The ministry of external affairs is getting a grand new home — the Jawaharlal Nehru Bhavan. Work on the ministry’s headquarters, billed as the “most modern” to be made by the government so far, will start three days later.
The new kid on the block, however, will not be a swank oddity on the central vista of stately Lutyens’ Delhi. “We are trying to maintain a synergy between the heritage structures along Rajpath and the building as well as provide all the modern facilities that befit the external affairs ministry,” said director-general, works, CPWD, Amarnath Chakrabarti. Instead, the architecture will hark back to the traditional Indian style which inspired Edward Lutyens.
The front wing will include a three-storied building with colonnaded verandah, large glass windows and a dome over the entrance foyer. This will be used for the entry of VIPs only.
The back wing will have two five-storied buildings on either side connected by a four-storied block. A big plaza behind these buildings will be used as the entry for the public and officials.
Diplomats and officials streaming into the office - sprawled over 31,500 square metres - will be welcomed by a splash of green. Lawns will make up over 67 per cent of its area. There is a plan to plant 300 trees and build terrace gardens.
Three large open courtyards will ensure greater use of natural light - thereby cutting down energy consumption. The green building would use several other conservation devices like hermetically sealed windows, cavity walls, energy-efficient fittings and fixtures. Solar energy will be used to heat water in the kitchen and for external lighting; waste water produced will be re cycled.

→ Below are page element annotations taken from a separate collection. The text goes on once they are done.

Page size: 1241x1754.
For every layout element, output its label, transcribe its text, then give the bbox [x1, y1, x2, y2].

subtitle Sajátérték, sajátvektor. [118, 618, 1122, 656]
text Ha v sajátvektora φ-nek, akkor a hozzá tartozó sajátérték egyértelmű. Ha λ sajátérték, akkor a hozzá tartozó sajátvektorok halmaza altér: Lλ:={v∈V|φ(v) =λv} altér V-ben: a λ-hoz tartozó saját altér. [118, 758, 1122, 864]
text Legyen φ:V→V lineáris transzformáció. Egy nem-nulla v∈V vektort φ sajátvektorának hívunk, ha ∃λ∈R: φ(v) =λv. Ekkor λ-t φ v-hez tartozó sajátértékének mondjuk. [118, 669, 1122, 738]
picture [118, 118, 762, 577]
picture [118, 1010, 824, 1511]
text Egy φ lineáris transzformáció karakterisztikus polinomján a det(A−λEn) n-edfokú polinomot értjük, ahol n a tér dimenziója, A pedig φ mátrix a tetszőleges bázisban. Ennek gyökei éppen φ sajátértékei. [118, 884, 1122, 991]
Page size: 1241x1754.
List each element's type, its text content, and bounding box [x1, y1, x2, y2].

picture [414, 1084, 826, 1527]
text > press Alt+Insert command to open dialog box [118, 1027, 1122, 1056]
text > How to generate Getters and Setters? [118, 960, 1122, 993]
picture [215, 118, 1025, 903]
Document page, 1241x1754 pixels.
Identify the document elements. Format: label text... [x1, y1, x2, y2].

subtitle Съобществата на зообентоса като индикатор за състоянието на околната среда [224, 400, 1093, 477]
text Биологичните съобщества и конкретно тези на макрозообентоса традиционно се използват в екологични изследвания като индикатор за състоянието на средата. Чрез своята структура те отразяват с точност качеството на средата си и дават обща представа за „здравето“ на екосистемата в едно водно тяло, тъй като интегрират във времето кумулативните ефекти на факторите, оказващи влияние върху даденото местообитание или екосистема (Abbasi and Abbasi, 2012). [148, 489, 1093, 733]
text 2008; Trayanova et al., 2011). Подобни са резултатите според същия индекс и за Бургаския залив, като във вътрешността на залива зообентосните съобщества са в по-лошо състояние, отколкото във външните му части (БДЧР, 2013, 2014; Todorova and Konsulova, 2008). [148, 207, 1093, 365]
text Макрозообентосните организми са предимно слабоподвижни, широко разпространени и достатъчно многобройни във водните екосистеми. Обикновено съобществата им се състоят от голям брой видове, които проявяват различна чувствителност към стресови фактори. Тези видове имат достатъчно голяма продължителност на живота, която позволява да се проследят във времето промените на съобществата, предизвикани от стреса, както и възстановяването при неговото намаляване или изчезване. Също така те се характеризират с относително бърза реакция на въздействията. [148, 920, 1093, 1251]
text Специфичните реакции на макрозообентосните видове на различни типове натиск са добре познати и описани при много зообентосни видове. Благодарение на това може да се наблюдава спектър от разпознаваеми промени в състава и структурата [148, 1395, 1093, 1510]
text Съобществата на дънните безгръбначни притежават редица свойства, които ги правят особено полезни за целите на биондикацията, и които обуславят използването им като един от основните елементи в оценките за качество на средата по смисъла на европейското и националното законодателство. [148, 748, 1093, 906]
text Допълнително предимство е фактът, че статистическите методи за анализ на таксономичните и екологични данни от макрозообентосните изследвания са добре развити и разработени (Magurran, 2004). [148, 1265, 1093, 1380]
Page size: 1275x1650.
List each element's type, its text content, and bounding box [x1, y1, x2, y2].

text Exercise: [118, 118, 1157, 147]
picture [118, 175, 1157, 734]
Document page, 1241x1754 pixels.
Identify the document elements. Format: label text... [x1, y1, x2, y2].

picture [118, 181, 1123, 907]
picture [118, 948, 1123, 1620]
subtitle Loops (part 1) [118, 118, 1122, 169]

The building will be an “intelligent” one with computerised temperature control, biometric access control and close circuit television monitors.
Of the project cost of Rs 175 crore, Rs 30 crore will go into acquiring artifacts and antiques showcasing India’s rich culture and heritage. External affairs minister Pranab Mukherjee will be the main guest at the November 14 ceremony to mark the beginning of construction.